To address these issues, we developed and benchmarked an optimised 96-well streptavidin-based enrichment platform that streamlines the isolation of biotinylated surface proteins, improving throughput and reproducibility while maintaining the high specificity of biotin–streptavidin capture. This refined system allows efficient processing of limited clinical input material and is adaptable for large-scale, high-throughput surfaceome profiling of patient samples. Ongoing refinements are focused on reducing cytosolic contamination—a frequent limitation in conventional workflows—to enhance purity and ensure robust surface annotation.

Using this improved platform, we compared two complementary chemoproteomic approaches: Cell Surface Biotinylation (CSB) and Cell Surface Capture (CSC), benchmarked on human AML cell lines MOLM13 and MV4-11. The CSB workflow employs amine-reactive Sulfo-NHS-LC-LC-biotin to label accessible lysines, providing a technically straightforward and high-yield approach. In contrast, CSC leverages mild periodate oxidation of terminal sialic acids followed by aminooxy-biotin coupling, specifically enriching for N-glycoproteins and enabling the detection of glycan-linked surface peptides.
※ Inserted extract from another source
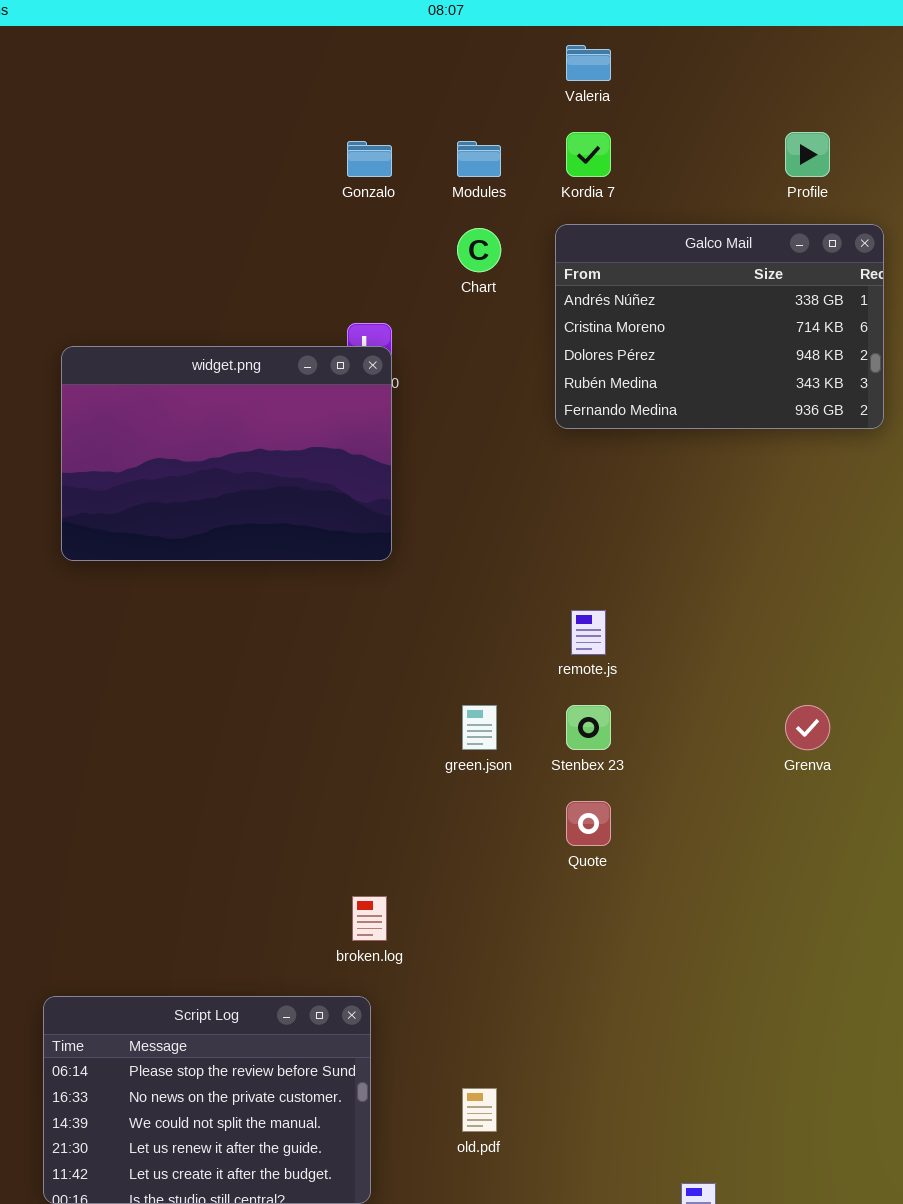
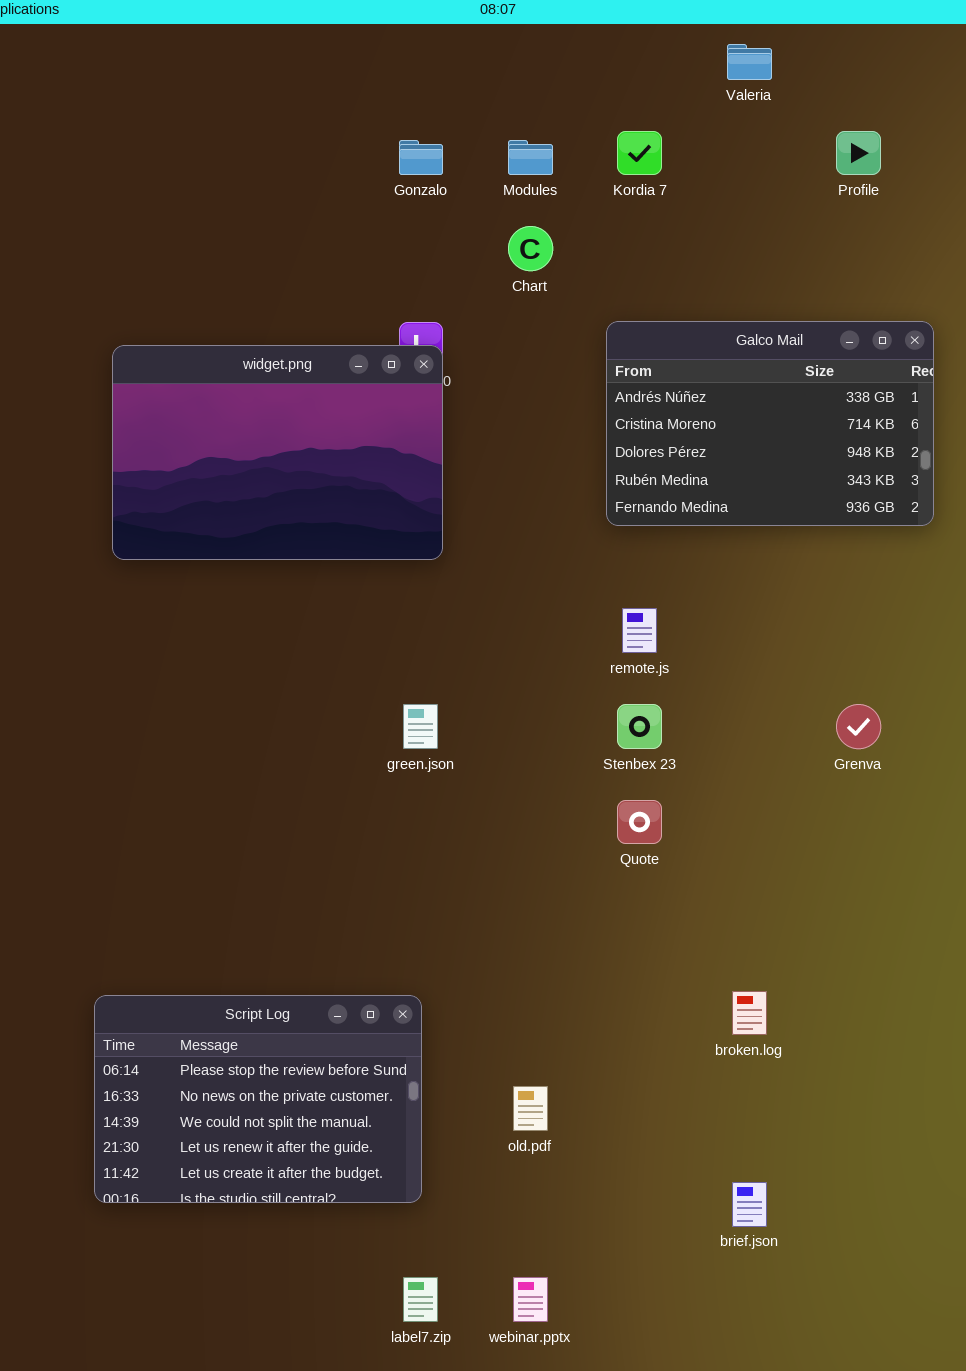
Valeria: [566,45,611,81] -> [727,44,772,80], moved
Galco Mail: [555,224,884,429] -> [606,321,934,526], moved
green.json: [462,705,497,750] -> [403,704,438,749], moved
broken.log: [352,896,387,941] -> [732,991,767,1035], moved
Data acquisition on the Orbitrap Astral mass spectrometer using data-independent acquisition (DIA-MS) achieved deep, quantitative surfaceome coverage (~2000 putative cell surface proteins) from limited cell inputs (~4 million cells/replicate). Comparative analyses between CSB and CSC datasets demonstrated strong concordance (Pearson r > 0.85), confirming that both methods detect biologically relevant differential expression patterns between p53 knockout (p53KO) and wild-type (WT) AML cells. Canonical AML surface markers, including CD123, CLEC12A, CD96, CD117, CD33, CD47, TIM-3 and FLT3, were consistently identified across both workflows.

Together, these results validate CSC and CSB as complementary, high-fidelity strategies for AML surfaceome profiling. The scalable 96-well streptavidin platform, coupled with the sensitivity of Orbitrap Astral DIA-MS, establishes a robust foundation for high-throughput clinical surface proteomics and next-generation immunotherapeutic target discovery.